• _WORK REQUEST_
Repeat the records below exactly as they appear, leaving out any pictures.

═════ DATA PROVIDED

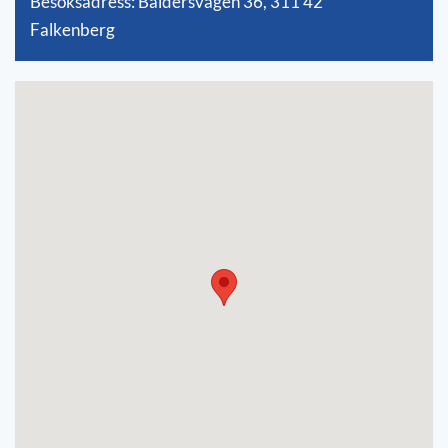
Besöksadress:
Baldersvägen 36,
311 42
Falkenberg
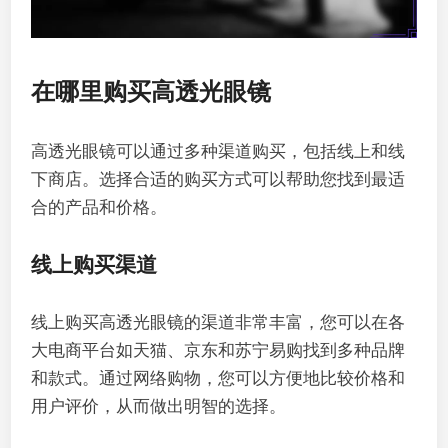
在哪里购买高透光眼镜
高透光眼镜可以通过多种渠道购买，包括线上和线
下商店。选择合适的购买方式可以帮助您找到最适
合的产品和价格。
线上购买渠道
线上购买高透光眼镜的渠道非常丰富，您可以在各
大电商平台如天猫、京东和苏宁易购找到多种品牌
和款式。通过网络购物，您可以方便地比较价格和
用户评价，从而做出明智的选择。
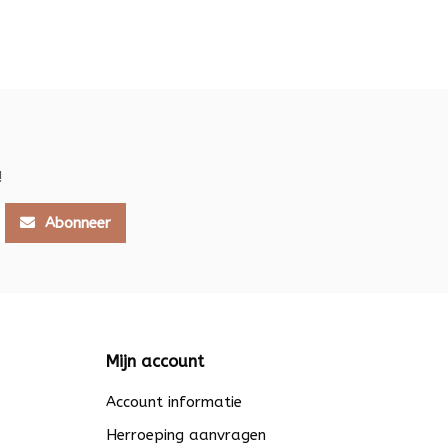
!
Abonneer
Mijn account
Account informatie
Herroeping aanvragen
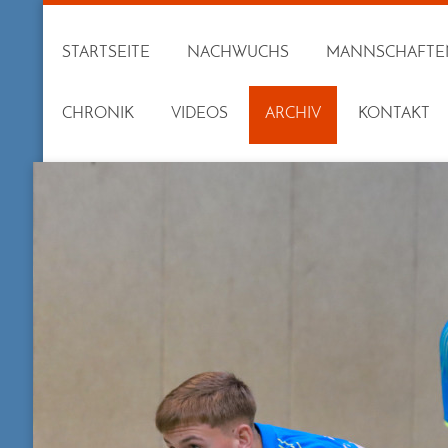
STARTSEITE
NACHWUCHS
MANNSCHAFTE
CHRONIK
VIDEOS
ARCHIV
KONTAKT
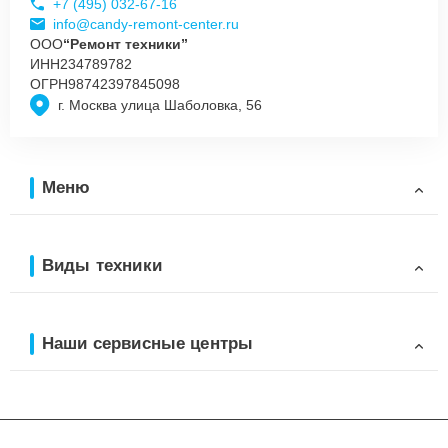
+7 (495) 032-67-16
info@candy-remont-center.ru
ООО
“Ремонт техники”
ИНН
234789782
ОГРН
98742397845098
г. Москва улица Шаболовка, 56
Меню
Виды техники
Наши сервисные центры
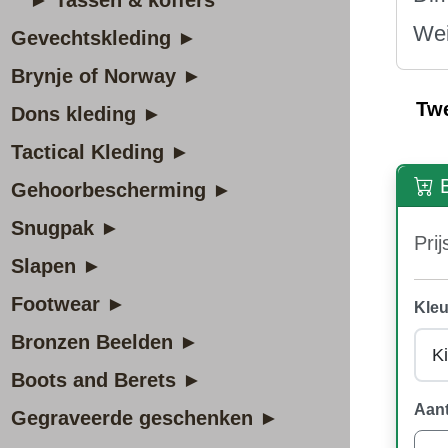
► Tassen & koffers
Wei
Gevechtskleding ►
Brynje of Norway ►
Tw
Dons kleding ►
Tactical Kleding ►
B
Gehoorbescherming ►
Snugpak ►
Prij
Slapen ►
Footwear ►
Kleu
Bronzen Beelden ►
Boots and Berets ►
Aant
Gegraveerde geschenken ►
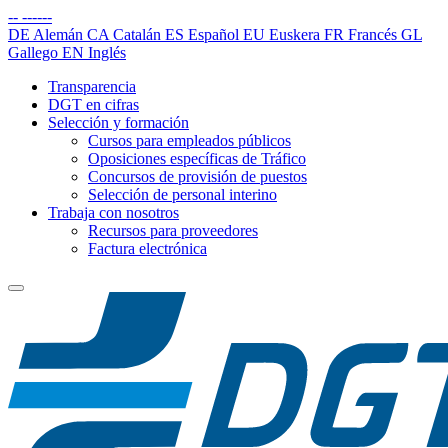
--
------
DE
Alemán
CA
Catalán
ES
Español
EU
Euskera
FR
Francés
GL
Gallego
EN
Inglés
Transparencia
DGT en cifras
Selección y formación
Cursos para empleados públicos
Oposiciones específicas de Tráfico
Concursos de provisión de puestos
Selección de personal interino
Trabaja con nosotros
Recursos para proveedores
Factura electrónica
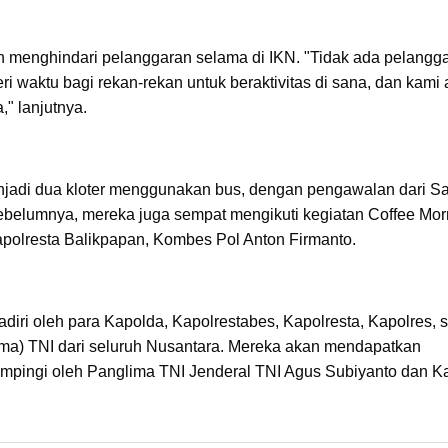
 menghindari pelanggaran selama di IKN. "Tidak ada pelangg
i waktu bagi rekan-rekan untuk beraktivitas di sana, dan kami
 lanjutnya.
njadi dua kloter menggunakan bus, dengan pengawalan dari S
Sebelumnya, mereka juga sempat mengikuti kegiatan Coffee Mor
apolresta Balikpapan, Kombes Pol Anton Firmanto.
diri oleh para Kapolda, Kapolrestabes, Kapolresta, Kapolres, s
a) TNI dari seluruh Nusantara. Mereka akan mendapatkan
mpingi oleh Panglima TNI Jenderal TNI Agus Subiyanto dan Ka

══════════

• _SOLUTION FOR THIS TASK_
Besöksadress:
Baldersvägen 36,
311 42
Falkenberg
在哪里购买高透光眼镜
高透光眼镜可以通过多种渠道购买，包括线上和线
下商店。选择合适的购买方式可以帮助您找到最适
合的产品和价格。
线上购买渠道
线上购买高透光眼镜的渠道非常丰富，您可以在各
大电商平台如天猫、京东和苏宁易购找到多种品牌
和款式。通过网络购物，您可以方便地比较价格和
用户评价，从而做出明智的选择。
!
Abonneer
Mijn account
Account informatie
Herroeping aanvragen
STARTSEITE
NACHWUCHS
MANNSCHAFTE
CHRONIK
VIDEOS
ARCHIV
KONTAKT
+7 (495) 032-67-16
info@candy-remont-center.ru
ООО
“Ремонт техники”
ИНН
234789782
ОГРН
98742397845098
г. Москва улица Шаболовка, 56
Меню
Виды техники
Наши сервисные центры
► Tassen & koffers
Wei
Gevechtskleding ►
Brynje of Norway ►
Tw
Dons kleding ►
Tactical Kleding ►
B
Gehoorbescherming ►
Snugpak ►
Prij
Slapen ►
Footwear ►
Kleu
Bronzen Beelden ►
Boots and Berets ►
Aant
Gegraveerde geschenken ►
--
------
DE
Alemán
CA
Catalán
ES
Español
EU
Euskera
FR
Francés
GL
Gallego
EN
Inglés
Transparencia
DGT en cifras
Selección y formación
Cursos para empleados públicos
Oposiciones específicas de Tráfico
Concursos de provisión de puestos
Selección de personal interino
Trabaja con nosotros
Recursos para proveedores
Factura electrónica
 menghindari pelanggaran selama di IKN. "Tidak ada pelangg
i waktu bagi rekan-rekan untuk beraktivitas di sana, dan kami
 lanjutnya.
njadi dua kloter menggunakan bus, dengan pengawalan dari S
Sebelumnya, mereka juga sempat mengikuti kegiatan Coffee Mor
apolresta Balikpapan, Kombes Pol Anton Firmanto.
diri oleh para Kapolda, Kapolrestabes, Kapolresta, Kapolres, s
a) TNI dari seluruh Nusantara. Mereka akan mendapatkan
mpingi oleh Panglima TNI Jenderal TNI Agus Subiyanto dan Ka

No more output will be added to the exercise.